In the countries and regions where the fossil fuel dollar carries the most sway, those on the frontline demanding a crucial rapid end to the dying energy model risk much. Global Witness has reported that in the past year at least 227 people have been murdered defending the ecosystem. The most vulnerable are First Nations people.

In the USA, counterinsurgency tactics from foreign wars were used against First Nations people and allies protesting pipelines crossing their lands. These tactics were instigated by private corporations using private mercenary operations.

A joint report from a group of Australian human rights and environment bodies released this week examines the “fever pitch” of repression on protest here. It is not just the anti-protest laws. It reveals that the government agency VicForests hired people to carry out a “campaign of surveillance” on opponents. Bail provisions are being used in a fashion usually reserved for organised crime figures.

The Human Rights Law Centre’s Yusur Al-Azzawi describes the private sector’s legal cases aiming to delay protests, tie up resources or bankrupt groups. He condemns the combining of governments’ actions with police tactics and private sector attacks as a “systemic and broad-ranging attack on climate defenders”.

Australia can continue on this trajectory towards fossil fuel vassal status. It will, however, take the continued decline into authoritarianism and suppression seen in so many nations dependent on fossil fuels. Brazil, Russia, India, China, Iran and Saudi Arabia are not places where one wishes to dissent. As the climate crisis becomes more apparent, community objection will become louder.
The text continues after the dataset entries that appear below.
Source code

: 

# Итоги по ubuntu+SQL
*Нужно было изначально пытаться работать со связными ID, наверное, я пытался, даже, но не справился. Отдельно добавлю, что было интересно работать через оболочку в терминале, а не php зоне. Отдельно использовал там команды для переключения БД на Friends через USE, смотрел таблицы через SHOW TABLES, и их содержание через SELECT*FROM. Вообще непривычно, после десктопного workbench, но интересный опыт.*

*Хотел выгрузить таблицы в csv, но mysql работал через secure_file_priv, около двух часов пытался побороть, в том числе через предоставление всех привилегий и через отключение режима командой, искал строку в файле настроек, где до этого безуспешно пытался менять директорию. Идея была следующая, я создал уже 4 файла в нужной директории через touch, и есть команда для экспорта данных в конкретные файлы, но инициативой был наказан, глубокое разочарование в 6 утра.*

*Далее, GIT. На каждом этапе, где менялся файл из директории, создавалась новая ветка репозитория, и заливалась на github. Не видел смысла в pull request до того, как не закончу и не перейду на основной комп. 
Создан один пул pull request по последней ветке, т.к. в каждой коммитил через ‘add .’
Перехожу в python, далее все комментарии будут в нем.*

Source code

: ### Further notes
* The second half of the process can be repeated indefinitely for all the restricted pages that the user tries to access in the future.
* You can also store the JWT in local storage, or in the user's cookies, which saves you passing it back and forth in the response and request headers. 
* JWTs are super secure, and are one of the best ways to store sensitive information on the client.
America alone had experienced 18 climate events costing more than $1 billion in 2021 by early October. Nearly one third of Americans experienced such an event. Climate scientists in the 1970s knew this was coming. It was only a matter of “how bad” and “how soon”. We are starting to learn the answers and they are mostly at the worse end of projections.

Bill McKibben, American environmentalist, believes that we have reached the limits of what governments will be able to achieve on climate at the moment and argues “money” is the lever we need to pull. For this reason, he has co-founded Third Act, for Americans over 60 to join the young in demanding action. Controlling 70 per cent of America’s resources, they have the power to make the money listen.

Australia’s adults need to band en masse with the students who are frightened by our government’s intransigence on this existential challenge. We need to add our money and our voices to their protests to make sure our states and our private sector do not jeopardise our children’s future by continuing to prevent change.

It is obscene to retire to peace after we have lived the most comfortable of lives. We must not allow our governments to work to silence protest. We cannot leave our children to endure the consequences of our inaction.